**Assigned task**
Arrange the stretch from the start of the records through the line that contains "Dr. med. Adham-Rouhi Abdo" as a Markdown table with the columns No. and Line, giving each line a row number and omitting blank lines. Leave the pictures out of the answer.
Data records below:
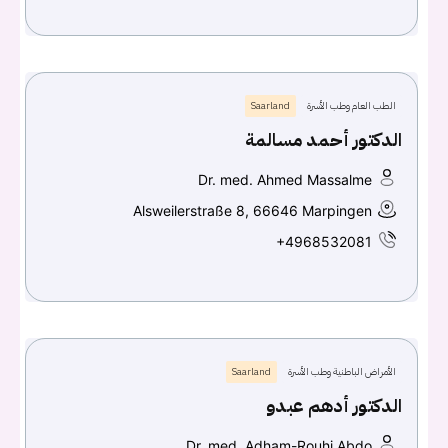
الطب العام وطب الأسرة
Saarland
الدكتور أحمد مسالمة
Dr. med. Ahmed Massalme
Alsweilerstraße 8, 66646 Marpingen
+4968532081
الأمراض الباطنية وطب الأسرة
Saarland
الدكتور أدهم عبدو
Dr. med. Adham-Rouhi Abdo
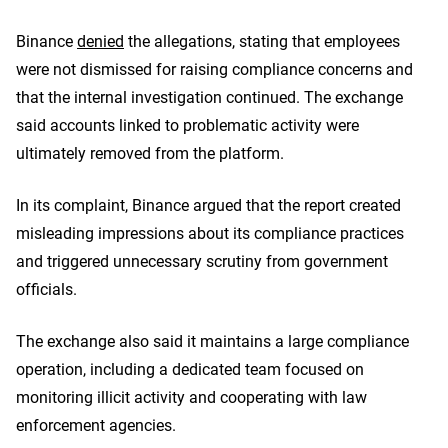
Binance
denied
the allegations, stating that employees
were not dismissed for raising compliance concerns and
that the internal investigation continued. The exchange
said accounts linked to problematic activity were
ultimately removed from the platform.
In its complaint, Binance argued that the report created
misleading impressions about its compliance practices
and triggered unnecessary scrutiny from government
officials.
The exchange also said it maintains a large compliance
operation, including a dedicated team focused on
monitoring illicit activity and cooperating with law
enforcement agencies.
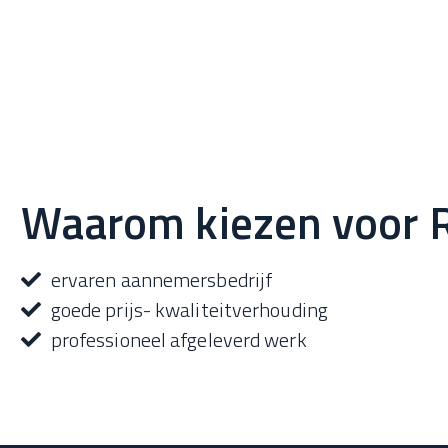
Waarom kiezen voor
ervaren aannemersbedrijf
goede prijs- kwaliteitverhouding
professioneel afgeleverd werk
End of Data records.
**Result**
| No. | Line |
|---|---|
| 1 | الطب العام وطب الأسرة |
| 2 | Saarland |
| 3 | الدكتور أحمد مسالمة |
| 4 | Dr. med. Ahmed Massalme |
| 5 | Alsweilerstraße 8, 66646 Marpingen |
| 6 | +4968532081 |
| 7 | الأمراض الباطنية وطب الأسرة |
| 8 | Saarland |
| 9 | الدكتور أدهم عبدو |
| 10 | Dr. med. Adham-Rouhi Abdo |